Top of Records provided
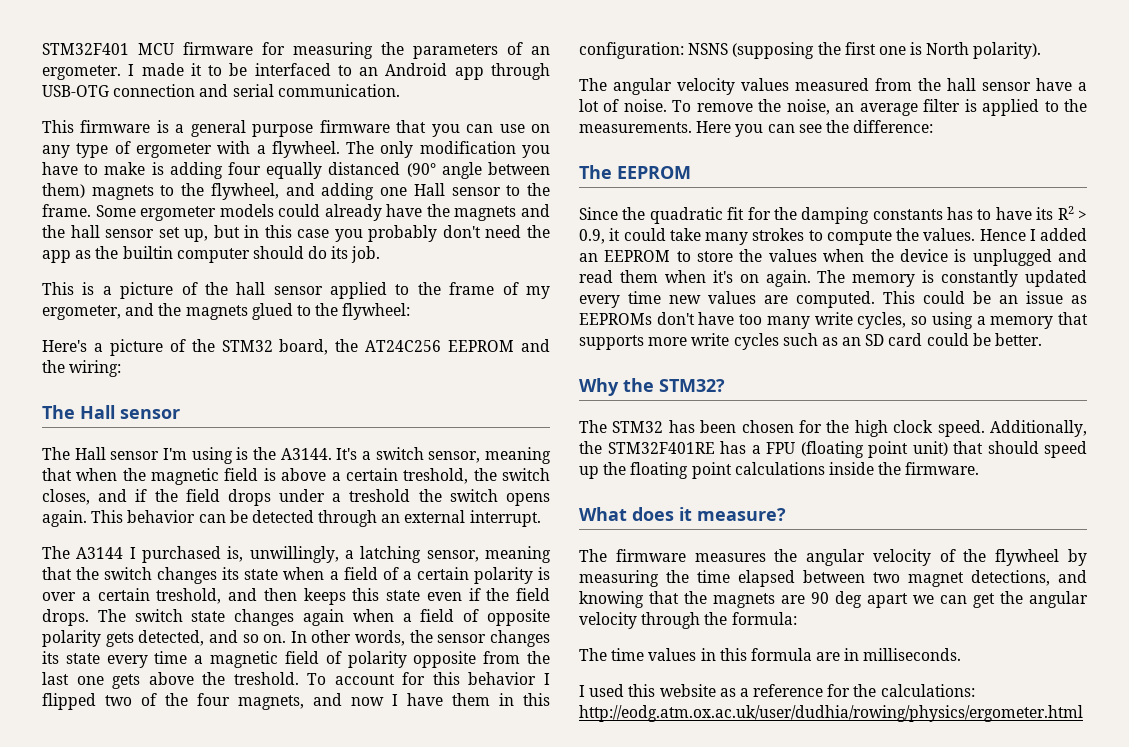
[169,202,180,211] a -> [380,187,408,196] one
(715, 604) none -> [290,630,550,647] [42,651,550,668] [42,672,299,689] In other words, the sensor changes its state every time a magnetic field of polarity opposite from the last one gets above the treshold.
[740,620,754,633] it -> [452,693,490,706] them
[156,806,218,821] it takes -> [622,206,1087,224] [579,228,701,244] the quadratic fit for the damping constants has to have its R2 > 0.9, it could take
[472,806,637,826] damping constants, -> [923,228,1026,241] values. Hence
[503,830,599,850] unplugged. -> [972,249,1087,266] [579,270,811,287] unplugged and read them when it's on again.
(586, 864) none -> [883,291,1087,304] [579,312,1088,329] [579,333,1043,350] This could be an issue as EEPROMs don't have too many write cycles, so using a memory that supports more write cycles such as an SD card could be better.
Bottom of Records provided
◆ Task details
Repeat only what lies between the start of the data and the end of the line containing "(715, 604) none", exactly, with pictures left out.

◆ Reply to the exercise
[169,202,180,211] a -> [380,187,408,196] one
(715, 604) none -> [290,630,550,647] [42,651,550,668] [42,672,299,689] In other words, the sensor changes its state every time a magnetic field of polarity opposite from the last one gets above the treshold.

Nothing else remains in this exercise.